My coach was persistent, and not too long after my recruiting visit, I was signing to run in college here at Bethel. Some days, right in the midst of an excruciatingly difficult practice, I question my decision. Overall, though, I am so glad that I decided to be a student-athlete. Here’s why:

  1.  Freshman 15? Don’t have to even worry about it — especially when you’re running what feels like 100 miles a week (not really) and sweating half your body weight out every day. Plus, exercise has been proven to reduce stress (college=stress [but it’s also fantastic and amazing]). I feel a lot better physically and mentally if I exercise, and I know that if practice weren’t built into my schedule, I’d be slacking off big time.
  2. Instant friends. My best friend is also my teammate, and we met on the very first day of preseason camp. One of my other friends came in as a freshman this year, and we also met on the first day of being at college while checking out our XC warmups. Sometimes it’s hard to put yourself out there and force yourself to go talk to new people, but fortunately, sports do all that hard work for you.
  3. Time-management skills. There are so many days when I feel like I’m running out the door to get to breakfast then class on time, running to work, running back to my room to change for practice, running A LOT once I get to practice, and running to make it to evening obligations. Some days I’m so exhausted at the end that I just want to give up on everything. But then I realize that this is my current version of real life. I’m learning how to manage my time and schedule things appropriately and how to sometimes say no to things if they don’t fit my schedule. Finding time to do homework, work, class, extracurriculars and athletics while trying to grasp everything that college life offers is often difficult. The benefits of this type of lifestyle have already become so apparent in my time at Bethel though, and it’s definitely worth every minute.
  4. Scholarship. I would say most people that participate in collegiate athletics get some type of scholarship. And the beauty of being an athlete at Bethel is that you can get an athletic scholarship in addition to scholarships in theater, academics, art, music, forensics, etc. Sometimes a good way to look at doing athletics is like it’s your job. You are getting paid to participate in your sport, so go for it with all your heart and take it seriously.
  5. Long-term benefits. Sometimes I wonder how my life would be different if I weren’t a student-athlete. Would it be easier? Would I have more free time? The answers to these questions might be yes, but I never ponder them for too long because I see the benefits that running cross country in college has for me now and in the future.
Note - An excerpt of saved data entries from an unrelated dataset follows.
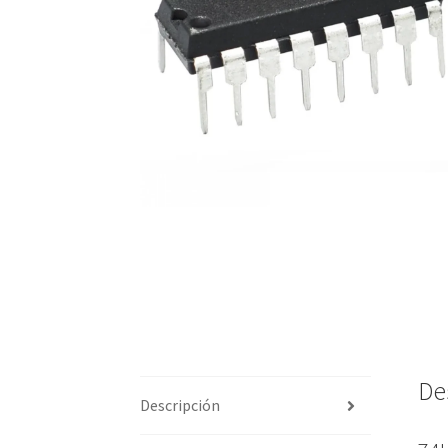
De
Descripción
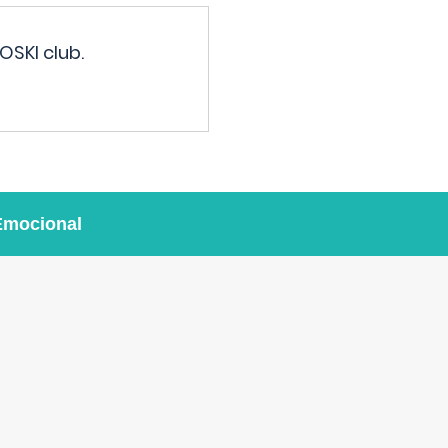
OSKI club.
Emocional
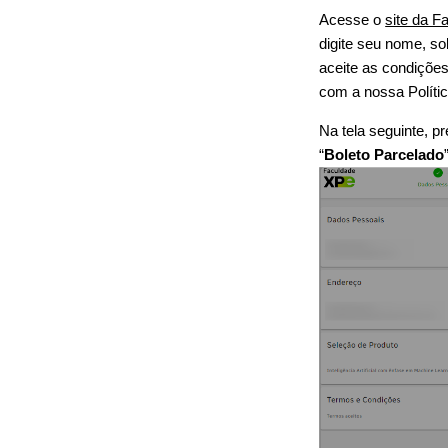
Acesse o
site da F
digite seu nome, so
aceite as condições
com a nossa Polític
Na tela seguinte, 
“
Boleto Parcelado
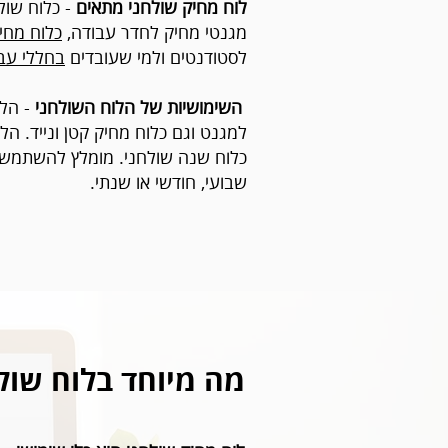
לוח מחיק שולחני מתאים
- כלוח שול
מגנטי מחיק לחדר עבודה,
כלוח מחי
לסטודנטים ולמי שעובדים
בחללי עב
השימושיות של הלוח השולחני
- הלו
למגנט וגם כלוח מחיק קטן ונייד. הל
כלוח שנה שולחני. מומלץ להשתמש
שבועי, חודשי או שנתי.
מה מיוחד בלוח שול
When you give your resume to an employer and it shows that you participated in college athletics, that will say a lot about your character, discipline and work ethic. So even when times get tough in your sport, remember what your ultimate goal is, and how athletics will help you reach that goal.
This is what XC looks like. Plz don't judge.

This is what XC looks like. Plz don’t judge.

These are just a few of my musing about athletics here at Bethel. If you play a sport, I would highly encourage giving it a go in college.